# openebs hostpath localpv privisioner 使用 ext4/xfs project quota 功能限制pvc使用量
## 介绍
### project quota 介绍
quota 子系统用于限制磁盘的使用量。
从限制的主体进行分类,quota 包含 user quota、group quota 与 project quota 三部分。顾名思义,user quota、group quota 限制的主体分别是 user、user group,而 project quota 限制的主体则是 project id。当一个目录下的所有子目录和文件拥有相同的 project id 时,就可以限制一个目录下总的磁盘使用量。
quota 子系统其实是一项“古老”的特性,user quota 与 group quota 早在 Linux v2.6 就开始支持,而 project quota 则来得相对晚一些。project quota 特性最初来源于 XFS,Linux v4.5 开始 ext4 才正式支持 project quota。
### quota 配额
quota 从限制的对象进行分类,包括 block quota 与 inode quota 两部分。
限制的类型又包含 softlimit 与 hardlimit 两类,其中 hardlimit 是不可超越的,即 inode/block 分配过程中若当前占用的 inode/block 数量超过 hardlimit,那么分配过程就会失败。

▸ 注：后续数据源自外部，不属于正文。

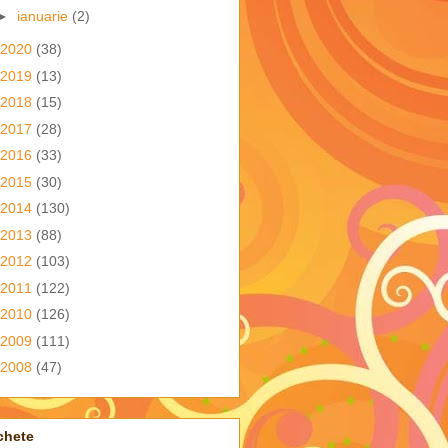
►
ianuarie
(2)
2020
(38)
2019
(13)
2018
(15)
2017
(28)
2016
(33)
2015
(30)
2014
(130)
2013
(88)
2012
(103)
2011
(122)
2010
(126)
2009
(111)
2008
(47)
chete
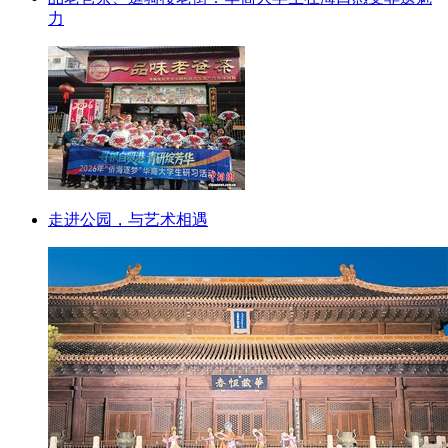
力
走进公园，与艺术相遇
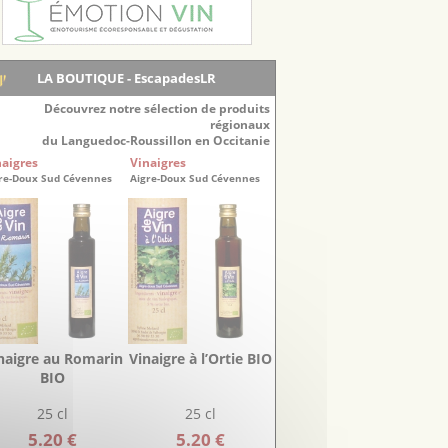
LA BOUTIQUE - EscapadesLR
Découvrez notre sélection de produits
régionaux
du Languedoc-Roussillon en Occitanie
naigres
Vinaigres
re-Doux Sud Cévennes
Aigre-Doux Sud Cévennes
naigre au Romarin
Vinaigre à l’Ortie BIO
BIO
25 cl
25 cl
5.20 €
5.20 €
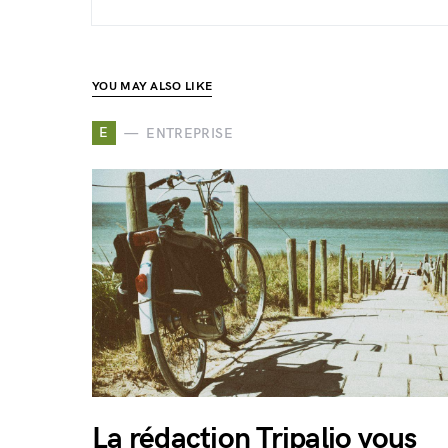
YOU MAY ALSO LIKE
E
ENTREPRISE
La rédaction Tripalio vous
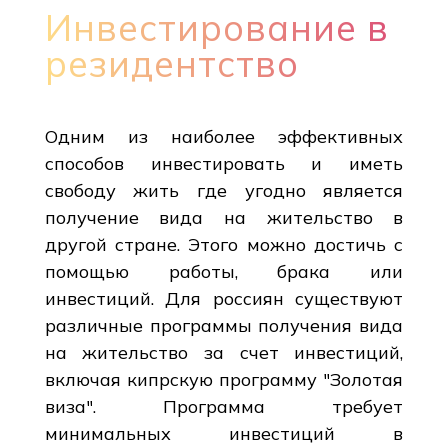
Инвестирование в
резидентство
Одним из наиболее эффективных
способов инвестировать и иметь
свободу жить где угодно является
получение вида на жительство в
другой стране. Этого можно достичь с
помощью работы, брака или
инвестиций. Для россиян существуют
различные программы получения вида
на жительство за счет инвестиций,
включая кипрскую программу "Золотая
виза". Программа требует
минимальных инвестиций в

softlimit 是可以暂时超越的,inode/block 分配过程中若当前占用的 inode/block 数量超过 softlimit 但是尚未超过 hardlimit,那么只会打印 warnning 信息,但是分配过程并不会失败。
但是系统不能长时间超过 softlimit,系统可以超过 softlimit 的最长时间称为 grace time,在第一次超过 softlimit 的时候开始计时,在 grace time 时间以内,尽管当前占用的 inode/block 数量超过 softlimit,但是分配过程不会失败;而如果 grace time 时间以后,当前占用的 inode/block 数量仍然没有降到 softlimit 以下,此时分配过程就会失败。
grace time 参数是 filesystem wide 统一的,即同一个文件系统(磁盘分区)共用同一份 grace time 参数。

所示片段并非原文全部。